Gene Regulation

Purpose of gene regulation

To conserve ATP and amino acids by only synthesizing proteins which are absolutely necessary, so that these resources are available for use in more essential situations elsewhere, if applicable.

Gene regulation

the process by which gene expression is inhibited or activated

Structural genes

gene responsible for the production of proteins for cellular structure or function

Regulatory genes

genes that code for products that either inhibit or activate expression of structural genes

Promoter region

upstream binding region for RNA polymerase. Identifies start of gene

Operator region

Binding site for repressor proteins, allowing for gene regulation

Introns

non-coding regions within pre-mRNA

Exons

coding regions within pre-mRNA

Termination sequence

signal for DNA to end transcription

Operon

• Linked genes

• regulated by a common promoter and operator region

• transcribed at the same time

purpose of operon

To conserve ATP by ensuring all proteins that are used together are synthesised at the same time, so ATP is not being consumed by producing one in excess

 function of regulatory genes in gene regulation in prokaryotes

• Regulatory genes are separate genes upstream of the operon which code for the repressor protein which binds to the operator region.

• Repressor binds with tryptophan undergoing a conformational shape change allowing it to bind the operator region.

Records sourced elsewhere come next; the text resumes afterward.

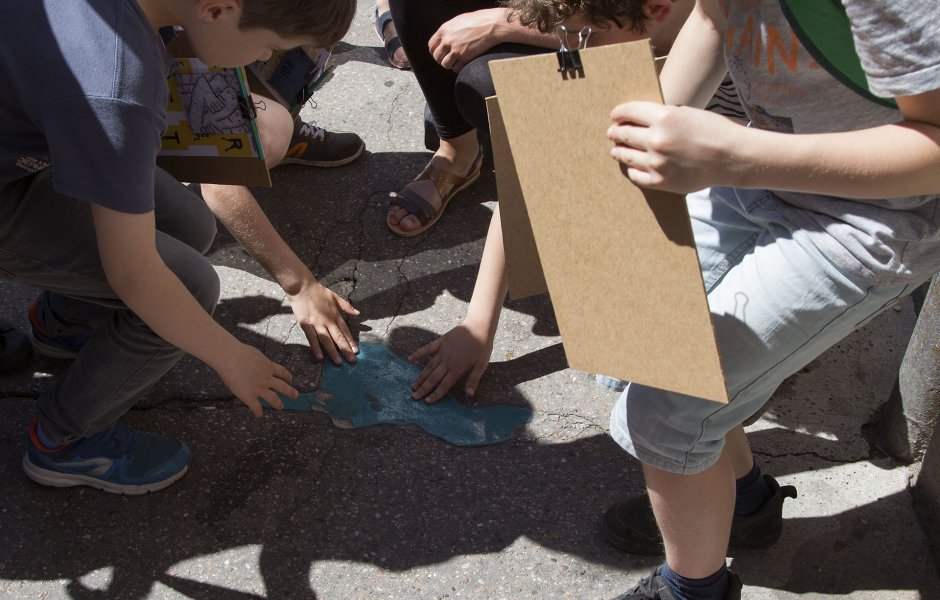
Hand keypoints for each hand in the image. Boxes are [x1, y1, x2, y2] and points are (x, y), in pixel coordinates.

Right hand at [216, 342, 297, 417]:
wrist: (230, 356)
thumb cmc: (238, 351)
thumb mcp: (255, 354)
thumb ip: (259, 361)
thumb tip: (257, 362)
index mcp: (269, 366)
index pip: (282, 373)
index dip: (287, 377)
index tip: (289, 380)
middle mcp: (267, 378)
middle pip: (283, 386)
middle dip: (290, 392)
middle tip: (295, 395)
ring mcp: (259, 388)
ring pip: (274, 399)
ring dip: (278, 404)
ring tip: (281, 407)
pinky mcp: (249, 396)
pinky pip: (256, 407)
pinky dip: (258, 412)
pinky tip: (259, 415)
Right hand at [288, 281, 359, 364]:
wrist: (301, 287)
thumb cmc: (318, 291)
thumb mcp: (335, 297)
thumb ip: (346, 306)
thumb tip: (357, 313)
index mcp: (335, 314)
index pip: (345, 330)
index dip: (351, 341)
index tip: (356, 351)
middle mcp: (327, 320)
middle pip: (338, 337)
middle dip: (345, 350)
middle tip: (352, 361)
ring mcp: (316, 323)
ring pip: (326, 340)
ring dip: (333, 352)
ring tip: (339, 362)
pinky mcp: (305, 324)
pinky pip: (312, 338)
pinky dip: (316, 348)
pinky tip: (320, 357)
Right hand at [408, 320, 492, 402]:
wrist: (479, 326)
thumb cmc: (482, 347)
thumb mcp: (481, 365)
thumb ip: (473, 380)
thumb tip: (469, 395)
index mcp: (457, 369)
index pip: (444, 386)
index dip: (435, 394)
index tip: (427, 402)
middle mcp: (447, 362)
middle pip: (433, 378)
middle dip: (423, 389)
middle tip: (414, 397)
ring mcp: (442, 351)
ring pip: (429, 367)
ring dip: (420, 377)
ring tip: (413, 385)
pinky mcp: (441, 341)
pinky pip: (427, 349)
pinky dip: (418, 354)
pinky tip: (410, 359)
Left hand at [429, 9, 502, 71]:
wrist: (491, 25)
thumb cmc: (477, 21)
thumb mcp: (458, 21)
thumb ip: (449, 30)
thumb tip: (443, 39)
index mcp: (444, 30)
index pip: (431, 45)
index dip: (434, 51)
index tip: (439, 54)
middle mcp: (447, 40)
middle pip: (437, 56)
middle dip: (441, 59)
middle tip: (447, 59)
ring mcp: (456, 50)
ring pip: (445, 64)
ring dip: (449, 65)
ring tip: (455, 62)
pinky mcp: (464, 58)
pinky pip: (456, 68)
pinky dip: (458, 68)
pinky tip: (462, 64)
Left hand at [608, 101, 743, 193]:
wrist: (732, 157)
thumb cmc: (712, 131)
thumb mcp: (686, 113)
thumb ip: (660, 116)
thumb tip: (636, 120)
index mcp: (664, 117)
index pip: (628, 112)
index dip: (618, 113)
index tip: (615, 116)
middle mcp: (657, 140)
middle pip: (624, 134)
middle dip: (616, 132)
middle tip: (612, 133)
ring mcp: (656, 163)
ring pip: (625, 155)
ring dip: (618, 151)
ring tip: (616, 150)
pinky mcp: (660, 182)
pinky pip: (635, 175)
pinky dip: (632, 169)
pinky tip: (633, 166)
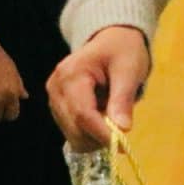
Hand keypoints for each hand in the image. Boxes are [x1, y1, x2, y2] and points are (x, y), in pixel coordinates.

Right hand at [48, 25, 150, 151]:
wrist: (112, 39)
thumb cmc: (123, 50)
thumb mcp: (129, 69)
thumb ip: (123, 99)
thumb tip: (123, 129)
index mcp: (71, 74)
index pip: (82, 114)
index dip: (101, 133)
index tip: (122, 145)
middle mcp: (55, 88)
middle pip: (73, 128)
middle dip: (98, 136)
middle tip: (123, 130)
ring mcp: (54, 98)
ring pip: (71, 133)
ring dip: (94, 134)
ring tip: (113, 114)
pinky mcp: (57, 106)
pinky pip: (72, 129)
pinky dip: (89, 131)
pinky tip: (102, 115)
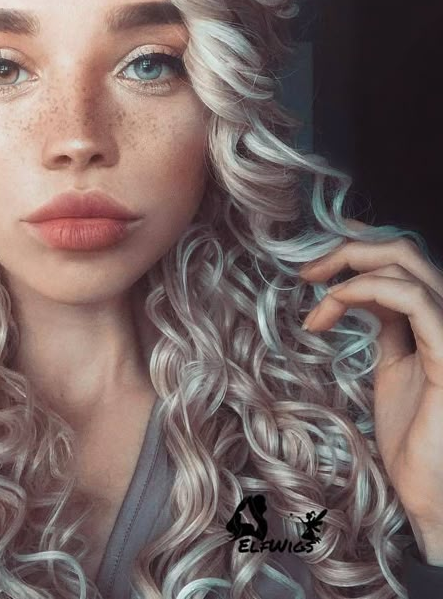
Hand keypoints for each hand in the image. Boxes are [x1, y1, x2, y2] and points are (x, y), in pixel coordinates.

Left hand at [299, 218, 442, 557]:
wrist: (431, 492)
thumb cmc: (415, 437)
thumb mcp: (395, 367)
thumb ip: (386, 327)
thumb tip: (355, 296)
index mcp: (438, 319)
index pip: (405, 260)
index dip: (362, 244)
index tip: (318, 255)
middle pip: (404, 249)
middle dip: (347, 249)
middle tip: (307, 272)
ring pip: (405, 263)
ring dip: (347, 270)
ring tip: (315, 299)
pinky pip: (412, 298)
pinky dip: (364, 290)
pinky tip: (332, 307)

• Obstructs RNA polymerase preventing transcription.

outline tryptophan repression in high trp concentration

• Due to high concentration, tryptophan acts as a cofactor and consistently binds to the inactive repressor protein which normally can’t bind to the operator region.

• Conformational shape change induced in repressor allowing it to bind to operator region.

• Repressor binds to operator region of operon; RNA polymerase is obstructed.

• trp Operon transcription is inhibited.

purpose of attenuation

Attenuation acts as a secondary inhibitor system for repression of the trp operon, increasing the likelihood that no further trp is produced, conserving energy

outline trp operon attenuation in high tryptophan concentration

• Whilst transcription and translation occurs concurrently, the ribosome will not stall at the two trp codons in the leader region during translation as there is sufficient tryptophan resulting in the formation of a terminator hairpin.

• Terminator hairpin causes RNA polymerase to unbind from the DNA and the ribosome to unbind from the mRNA halting transcription and translation before the enzymes for tryptophan synthesis are transcribed.

• The genes coding for the enzymes producing tryptophan are not expressed.